Nonexistence Does Not Scare Me

Why religion helps us face the fear of death.


L.S. Dugdale, MD

The Lost Art

Posted October 5, 2021 



KEY POINTS

Fear of death, Ernest Becker argued, motivates us to steel ourselves against it.

People across the spectrum of religiosity may find support for their existing belief systems.

With the accompaniment of those trusted and loved, each person walks courageously toward mortality.

I never found Ernest Becker's The Denial of Death,  compelling. It was the much-touted book for which he won the Pulitzer. 


I was intrigued by Kelsey Osgood’s recent characterization in Plough of Becker’s thesis.

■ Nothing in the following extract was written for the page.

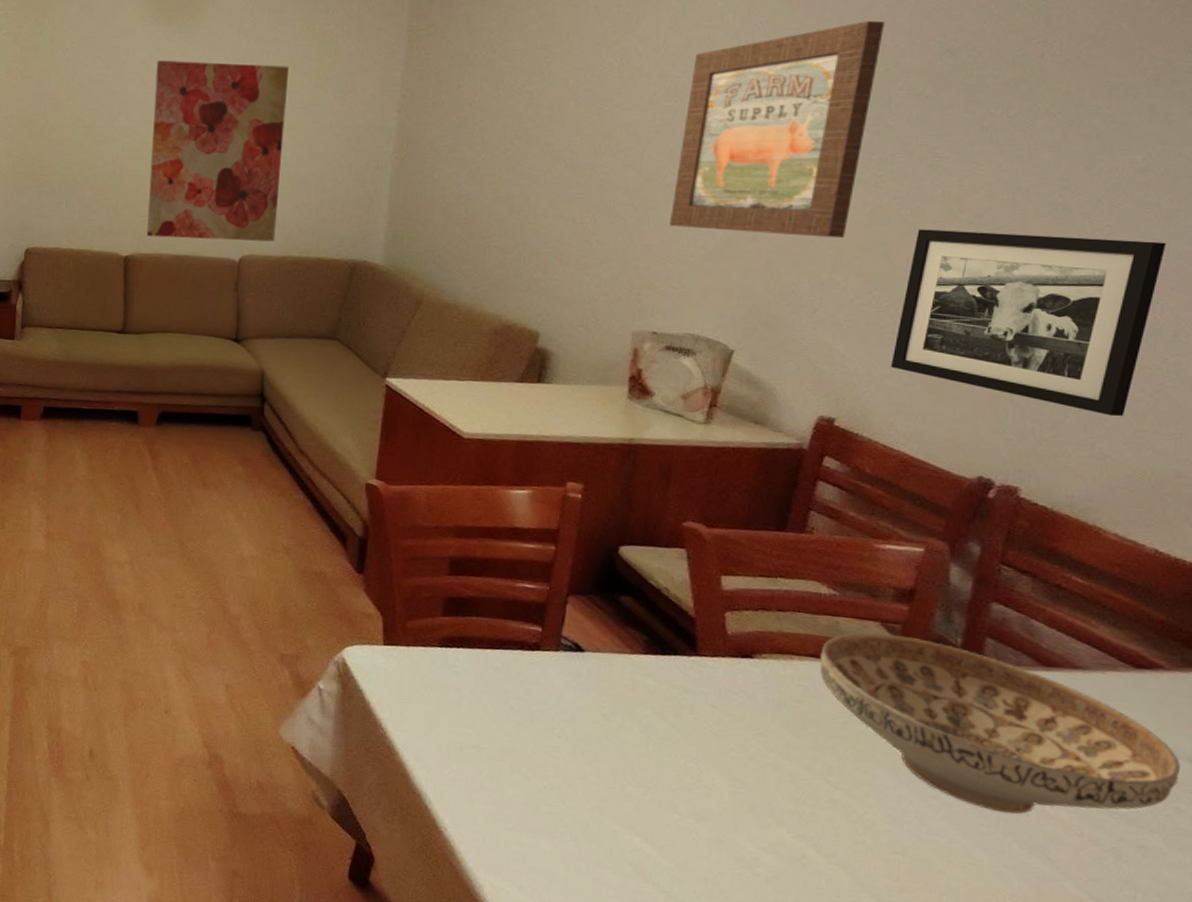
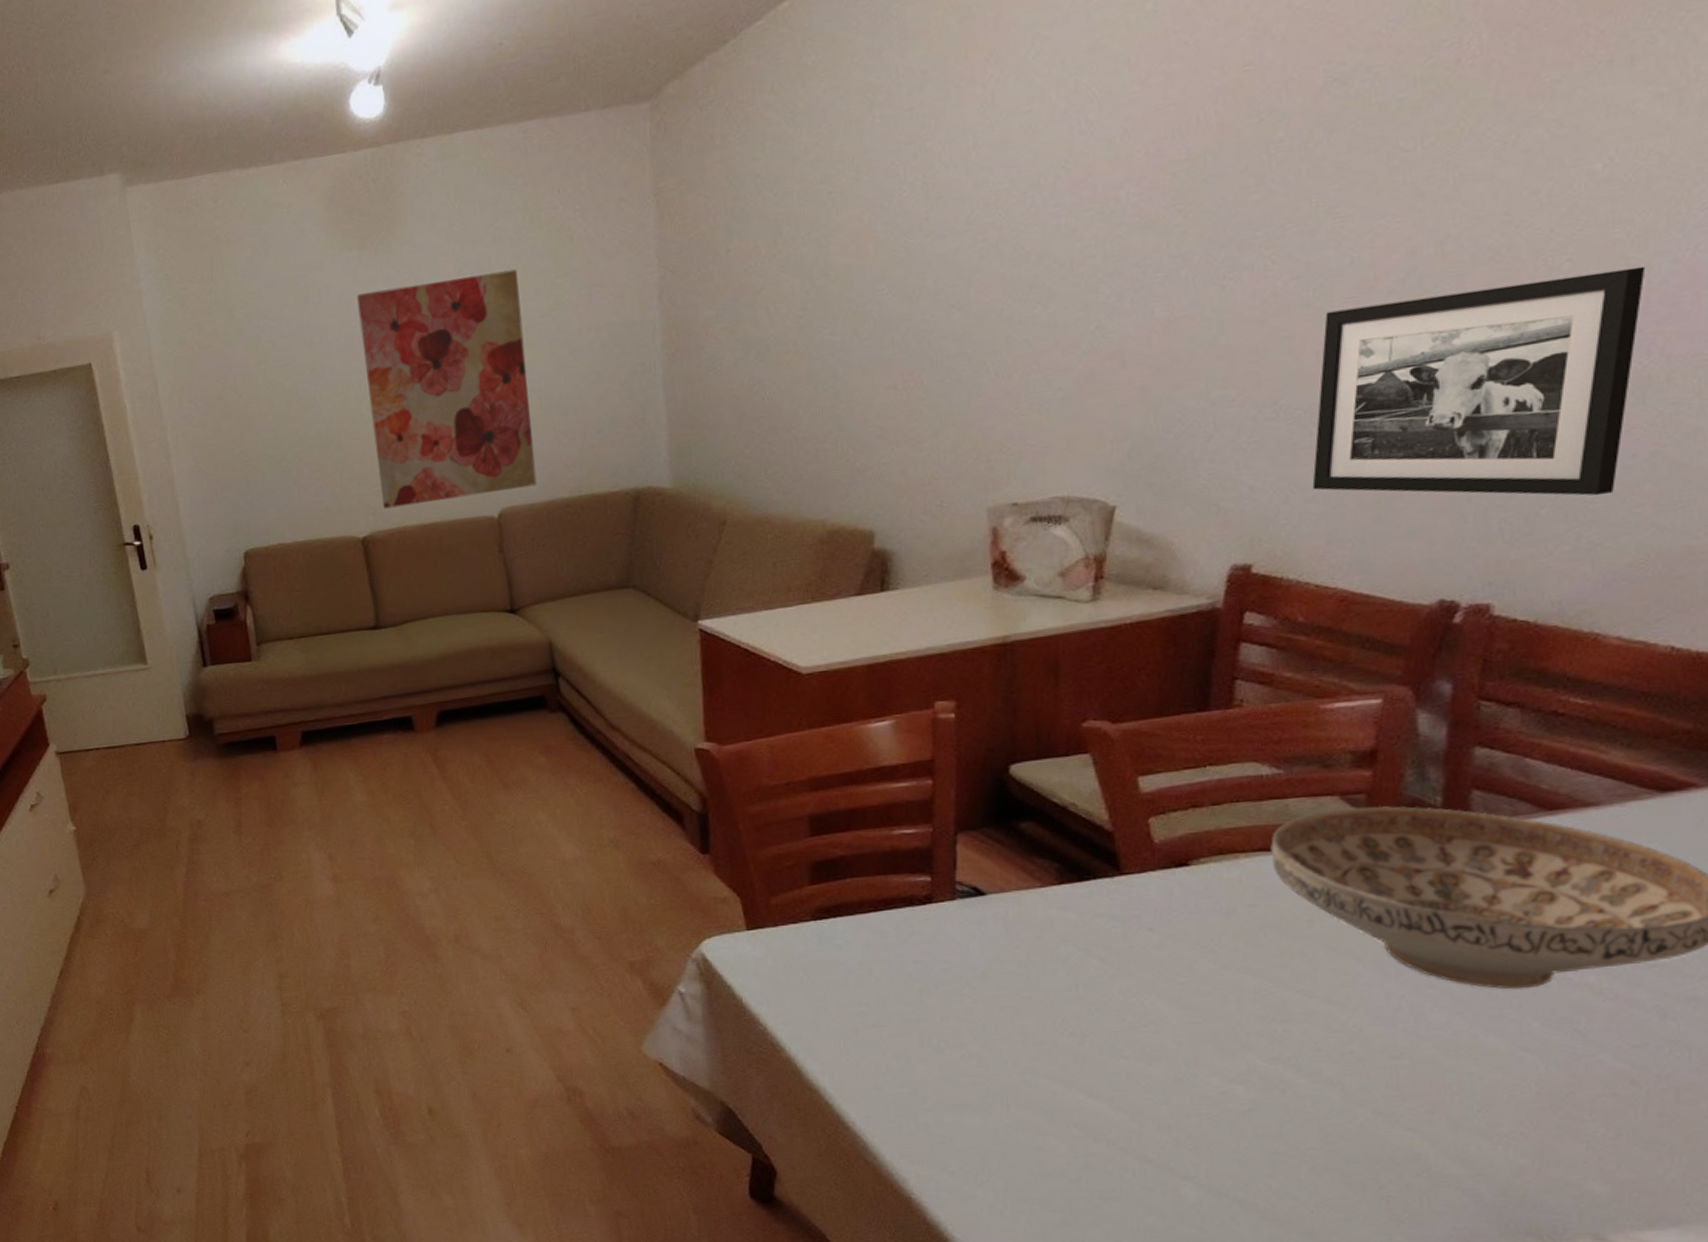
wall art: present [670,20,884,239] -> none [1013,59,1250,371]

His premise is somewhat straightforward. Fear of death animates human survival. Or, as Osgood summarizes, “nearly the whole enterprise of society is a stage upon which humans play out elaborate, mostly meaningless dramas, all designed to distract from the fact that…we will return to the earth.”


We do what we do – some combination of  striving, building, creating, procreating, and self-anesthetizing – to defend against the knowledge of our mortality. Fear of death, Becker argued, motivates us to steel ourselves against it.

Becker contended that we humans esteem as heroes those who face death well. “We admire most the courage to face death...When we see a man bravely facing his extinction, we rehearse the greatest victory we can imagine.” For Becker, there existed two heroic systems by which people principally address their fear of death – the psychoanalytic and the religious.

Over and over, Becker said that people need something beyond themselves that exists entirely independently, some entity that gives credence to both the body that will decay and the spirit that will endure. There is only one thing that fits that description, and that is religion.